Residents, who raised $1,800 last summer to apply for a change that would reduce the housing density in their 457-acre area, had asked the city of Spokane Valley to drop their request late last month. The neighbors were frustrated with the process, especially once they learned that the change they were seeking could easily be undone if a developer paid $1,800 to seek a rezone that would again allow higher density.
Residents have decided that writing a formal neighborhood plan will be the best way to shape the future of their neighborhood, but they will allow their original rezone application go through as well.
Neighbor Mary Pollard urged other Spokane Valley neighborhoods to begin plans of their own.
“None of us in this community can be passive bystanders (in the development of the city),” she said Wednesday. “They need to get in on the ground floor instead of being victims of a (comprehensive) plan that doesn’t reflect what they want.”
City staffers weren’t sure whether simply asking the city to abandon the request in December would have been enough to stop the rezone application process anyway. They briefed the council on the situation Tuesday and suggested a process that would involve the neighbors who signed the original petition for the rezone signing a new petition to revoke it.

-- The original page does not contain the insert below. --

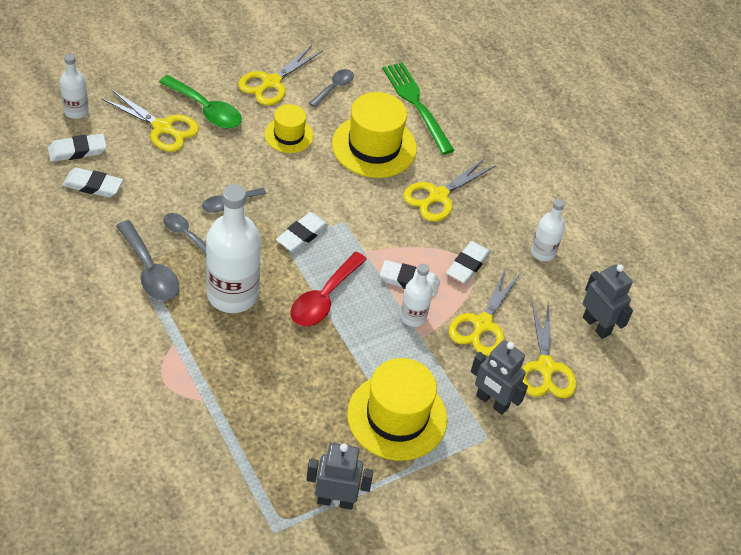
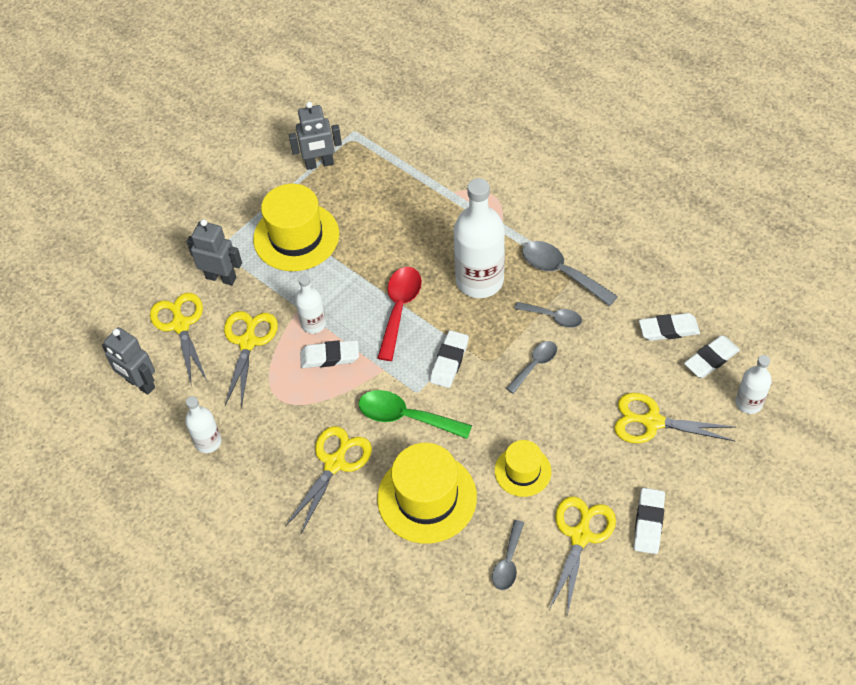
camera: 170 degrees right, 5 degrees up
(206, 109) = (626, 464): green spoon -> green spoon (406, 417)
(416, 104) = (405, 581): green fork -> none
(467, 265) = (280, 396): white eraser -> white eraser (648, 523)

It became a moot topic, though, when Pollard said to go ahead with the original application.
The neighbors still hope to be given back their $1,800 or be credited that money as the neighborhood plan process moves forward, Pollard said. She said a city staffer might have warned them before they made the rezone request that their lower density zoning could be overturned by a developer’s application, but that it didn’t sink in.
“With our lack of experience, we did not understand what he was telling us,” Pollard said.
At one point, neighbors were so frustrated they planned to put signs in their yards that read “Choose another neighborhood” to deter potential buyers and studied asking the city of Liberty Lake to annex the area, Pollard said.
Greenacres’ neighborhood planning process is now under way. It encompasses an area roughly bordered by Interstate 90 to the south, the Spokane River to the north, Barker Road to the east and Flora Road to the west. Some of the pieces neighbors are talking about putting into the plan are allowing large animals, making space for horse trails and building a park.